In order to fund the ongoing working capital requirements of Saccharum, it is currently contemplated that one insider of Saccharum will transfer within escrow 1,200,000 Saccharum Shares that are currently held in escrow to another insider of Saccharum at $0.15 per share for aggregate consideration of $180,000 and two current insiders of Saccharum will then lend in aggregate $600,000 to Saccharum via an unsecured loan at a commercial rate of interest, payable on demand. These funds will be applied by the Corporation to initiate potash exploration activities on the properties. These loans will constitute a related party transaction (the “Related Party Transaction”) for the purposes of Multilateral Instrument 61-101 Protection of Minority Holders in Special Transactions (“MI 61-101”). The Corporation is relying on the exemption from the minority shareholder approval requirement contained in Section 5.7(f) of MI 61-101 as the loan is on reasonable commercial terms and is not convertible into or repayable in equity or voting securities of the Corporation. The disinterested directors of the Corporation have determined that the terms of the Related Party Transaction are fair and reasonable insofar as the Corporation’s shareholders are concerned and have approved the loans.

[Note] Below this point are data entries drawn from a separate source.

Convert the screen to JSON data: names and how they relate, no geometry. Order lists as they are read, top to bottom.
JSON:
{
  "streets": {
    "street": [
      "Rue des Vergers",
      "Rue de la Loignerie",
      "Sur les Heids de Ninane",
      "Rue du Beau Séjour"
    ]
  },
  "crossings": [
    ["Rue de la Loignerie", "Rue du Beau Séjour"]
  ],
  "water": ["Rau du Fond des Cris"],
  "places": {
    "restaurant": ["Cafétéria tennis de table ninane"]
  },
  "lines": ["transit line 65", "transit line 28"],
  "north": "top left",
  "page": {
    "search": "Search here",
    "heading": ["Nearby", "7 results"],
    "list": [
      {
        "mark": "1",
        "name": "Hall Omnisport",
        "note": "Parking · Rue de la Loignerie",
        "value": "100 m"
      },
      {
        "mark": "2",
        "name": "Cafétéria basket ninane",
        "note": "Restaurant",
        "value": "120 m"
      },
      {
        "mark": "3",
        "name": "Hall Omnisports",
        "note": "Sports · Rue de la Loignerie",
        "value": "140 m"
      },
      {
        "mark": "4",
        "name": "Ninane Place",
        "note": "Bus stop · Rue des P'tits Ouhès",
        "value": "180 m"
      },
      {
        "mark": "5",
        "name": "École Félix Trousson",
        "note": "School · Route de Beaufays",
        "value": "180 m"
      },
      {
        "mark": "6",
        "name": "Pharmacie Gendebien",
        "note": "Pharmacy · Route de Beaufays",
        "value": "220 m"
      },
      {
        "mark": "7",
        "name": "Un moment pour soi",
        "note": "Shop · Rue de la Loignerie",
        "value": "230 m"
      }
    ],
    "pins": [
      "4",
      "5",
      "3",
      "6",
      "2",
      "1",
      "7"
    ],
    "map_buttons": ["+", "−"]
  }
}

Saccharum will issue up to 100,000 Saccharum Shares at a deemed price of $0.50 per Saccharum Share as a finder’s fee to an arm’s-length third party in connection with and subject to the completion of this transaction.

The completion of the transactions described herein is subject to the approval of the TSX Venture Exchange and all other necessary shareholder or regulatory approvals. The completion of the transactions are also subject to certain other additional conditions precedent, including, but not limited to: (i) entering into the definitive JV Agreement prior to July 15, 2011; (ii) completion of the Oxbow share purchase; (iii) the option agreement with respect to the K-2 property being amended to reflect the terms of the Agreement; (iv) the absence of any material change or change in a material fact which might reasonably be expected to have a material adverse effect on the financial and operational condition or the assets of each of the parties; and (v) certain other conditions typical in a transaction of this nature. In addition, certain of the time horizons associated with the work obligations of Saccharum in relation to the K-3 and K-4 properties are dependent on the receipt by the Corporation of confirmation of title to the leases comprising those properties.

In commenting on the execution of the agreement, Johannes Kingma, President of Saccharum, stated: “We have been working closely with the Marifil team since we signed the first Letter of Intent with this company in December. Now, after extensive negotiations, we have gained access to a significant block of potash exploration lands in Argentina’s Nequan Basin. Also, in Marifil, we have gained a joint venture partner with deep experience in mining activities, and we look forward to implementing an exploration aimed at confirming theories of the potential potash resource contained in this area.”

Trading in Saccharum Shares on the Exchange is currently halted and will remain so until the documentation required by the Exchange has been reviewed and accepted by the Exchange.